● **SUPPLIED PASSAGE**
%%

A pilgrimage that began with a photograph 

Raine's own journey to Holy Island — also known as Lindisfarne — began with an unexpected conversation. "I was a student in London, and I was busy having an argument with God," he recalled. "I was saying, 'So where are you sending me?' And I wasn't expecting an answer. I was just being rhetorically irritated. And there was a reply. It wasn't an audible voice, but it was enough to make me turn around, and I knew what had been said, and it was Holy Island." 

Years later, a forgotten photograph taken during a childhood day trip with his father. — a young Raine in "long, short trousers" gazing up at the statue of St. Aidan, the founder of the monastery on Lindisfarne. "I don't think he had any idea who Aidan was," Raine said of his father. "It just was a good photo opportunity." 

When Raine eventually moved to the island, he discovered it was "a prayed-in place" where "the prayers of the people who had been here and prayed centuries before had somehow changed this place forever." 

The island holds special significance in Celtic Christian history as the missionary base of St. Aidan, who came from Scotland in 635 to evangelize the Anglo-Saxon people of Northumbria. Later, St. Cuthbert served as bishop there. The Northumbria Community, which Raine helped found, draws on this heritage while maintaining its retreat center about 45 minutes south of the island. 

What makes Celtic spirituality Celtic?

%%

● **DATA SHOWN**
%%

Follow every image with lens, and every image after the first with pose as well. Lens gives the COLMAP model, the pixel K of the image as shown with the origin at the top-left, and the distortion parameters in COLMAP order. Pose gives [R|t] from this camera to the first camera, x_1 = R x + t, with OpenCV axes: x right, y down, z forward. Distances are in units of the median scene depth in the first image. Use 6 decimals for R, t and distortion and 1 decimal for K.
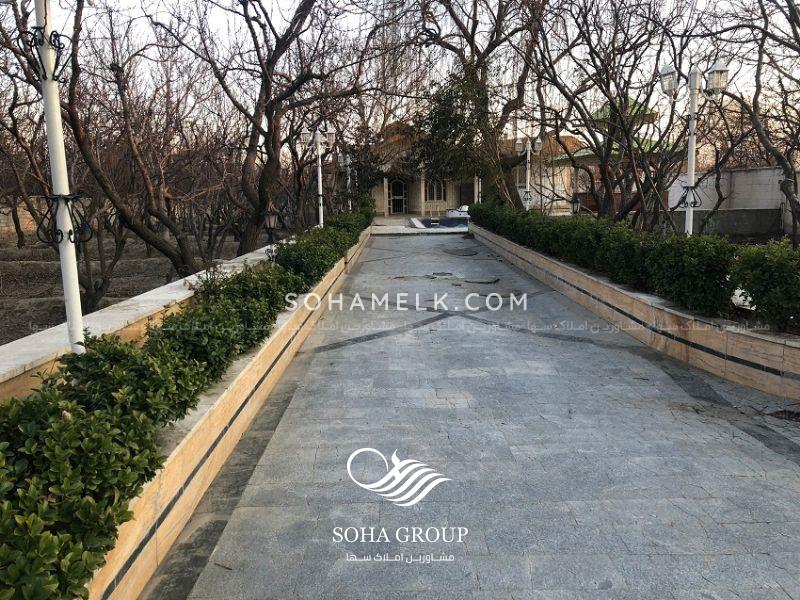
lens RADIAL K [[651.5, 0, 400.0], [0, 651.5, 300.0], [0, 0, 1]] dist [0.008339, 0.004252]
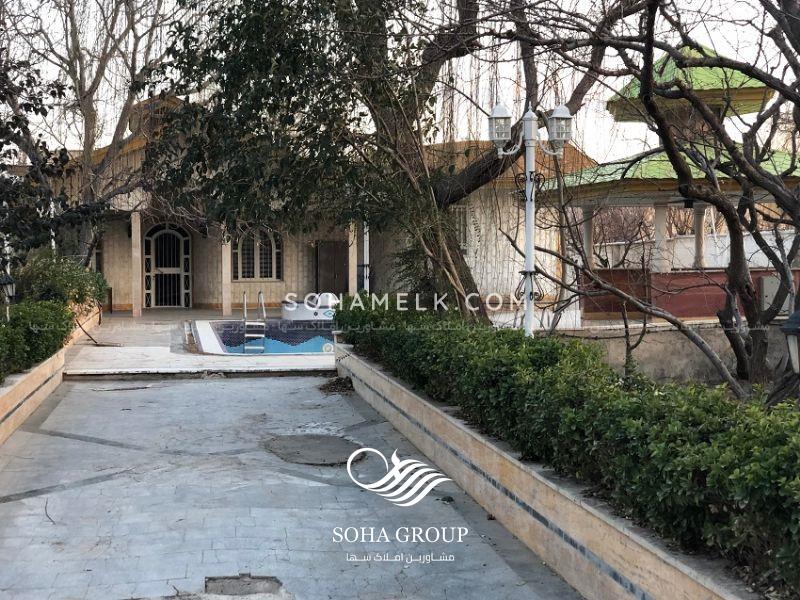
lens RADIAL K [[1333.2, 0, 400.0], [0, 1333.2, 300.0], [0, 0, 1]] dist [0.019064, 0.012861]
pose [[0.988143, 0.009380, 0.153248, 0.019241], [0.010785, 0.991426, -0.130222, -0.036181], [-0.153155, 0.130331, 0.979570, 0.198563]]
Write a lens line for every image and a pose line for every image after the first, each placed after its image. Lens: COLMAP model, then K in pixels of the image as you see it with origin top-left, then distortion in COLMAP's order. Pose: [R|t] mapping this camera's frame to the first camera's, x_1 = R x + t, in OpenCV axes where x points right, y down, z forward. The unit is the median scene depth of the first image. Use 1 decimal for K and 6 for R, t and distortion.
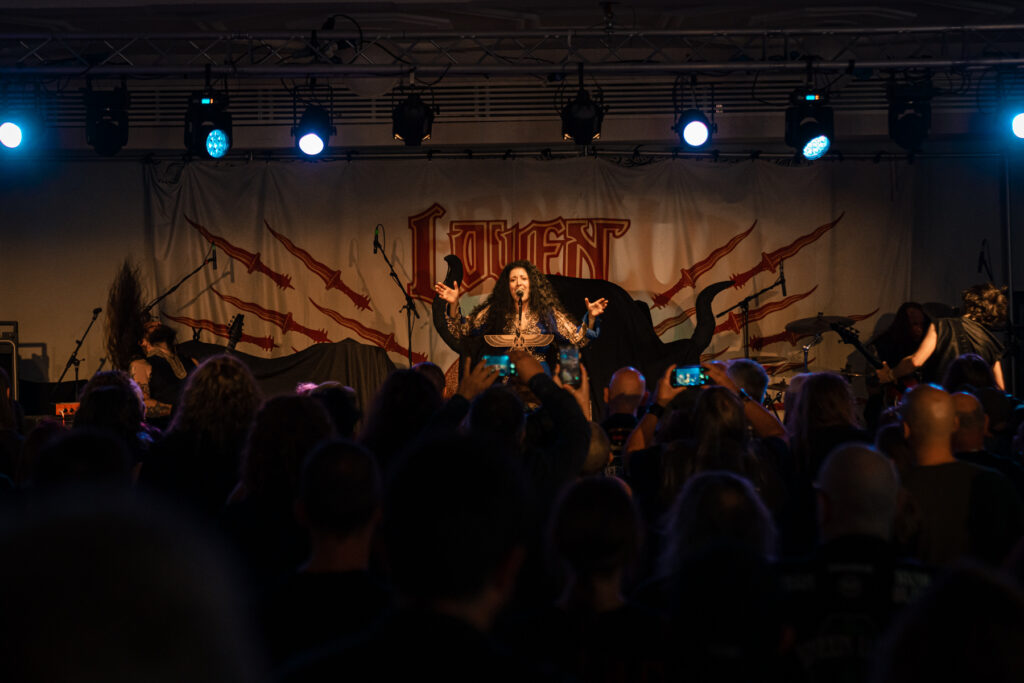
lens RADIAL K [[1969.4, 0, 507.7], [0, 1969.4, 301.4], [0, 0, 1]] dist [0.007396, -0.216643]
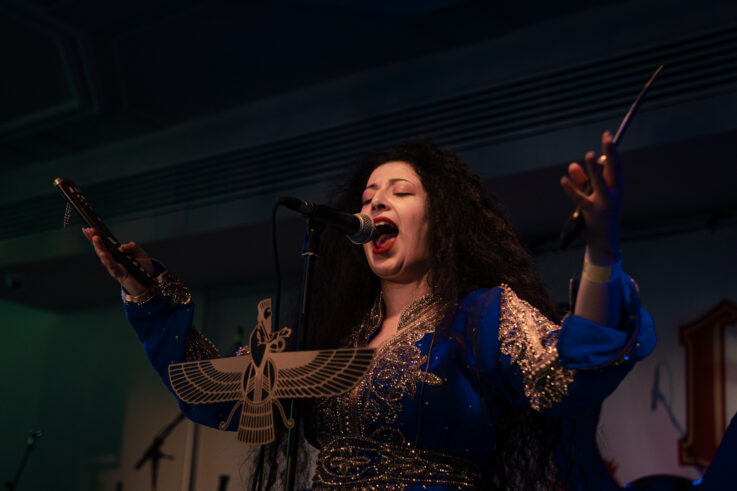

%%

● **TASK**
According to the passage about Holy Island, where and in what year did St. Aidan come from to evangelize the Anglo-Saxon people of Northumbria?

● **OUTPUT**
He came from Scotland in 635.